Service degradation in Live API, Answers Serving, and Pages Serving
Incident Report for Yext
Postmortem

Summary

Starting at 4:30 PM ET on October 29th until 5:25 PM ET Live API, Answers Serving, and Pages Locators had degraded service.  Many requests failed and many others were slower or had incomplete results.

Root Cause

A failure in our service location layer in our US East service region led to a complete failure of the region. Service location is the layer of our infrastructure that allows our services to find and connect to each other.  Our monitoring promptly alerted us to the issue, and we failed all serving over to our other regions.  This led to some improvement, but those regions were not provisioned enough initially to handle the increased load.  The issue was ultimately resolved by increasing provisioning in the alternative regions and resolving the underlying issue with service location.

Remediation

We have already increased the provisioning both within the service location components in the US East region as well as the under provisioned components outside of the US East region.  We will also regularly assess the capacity at all of our consumer serving sites to ensure we can operate successfully and immediately if any one of them were to fail.  Over the next month we will be:

  • Improving monitoring on our service location layer to identify problems earlier
  • Improving our system’s ability to withstand a temporary problem in the service location layer
Posted Nov 04, 2020 - 12:29 EST

Resolved
This incident has been resolved.
Posted Oct 29, 2020 - 20:00 EDT
Monitoring
We have completed checking for additional sources of errors, and all components have been stable for the last hour.

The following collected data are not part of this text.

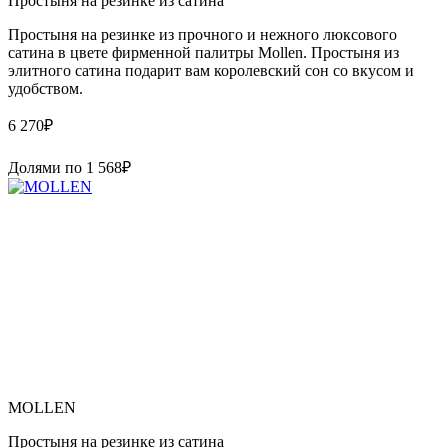
Простыня на резинке из сатина
Простыня на резинке из прочного и нежного люксового
сатина в цвете фирменной палитры Mollen. Простыня из
элитного сатина подарит вам королевский сон со вкусом и
удобством.
6 270
₽
Долями по
1 568
₽
MOLLEN
Простыня на резинке из сатина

We will continue to monitor for issues.
Posted Oct 29, 2020 - 18:54 EDT
Update
Service levels have returned to normal and all components are fully operational. We are continuing to check for sources of regressions.
Posted Oct 29, 2020 - 17:51 EDT
Identified
We have identified issues and implemented mitigations. We are continuing to check for regressions and services are recovering.
Posted Oct 29, 2020 - 17:42 EDT
Investigating
We are currently investigating a service degradation in Live API, Answers Serving, and Pages Serving. Latencies are elevated and some requests may return errors. Pages Locators may not load at this time. We will update as soon as we have more information.
Posted Oct 29, 2020 - 16:45 EDT
This incident affected: Content (Content API), Pages (Pages Serving), and Search (Search Serving).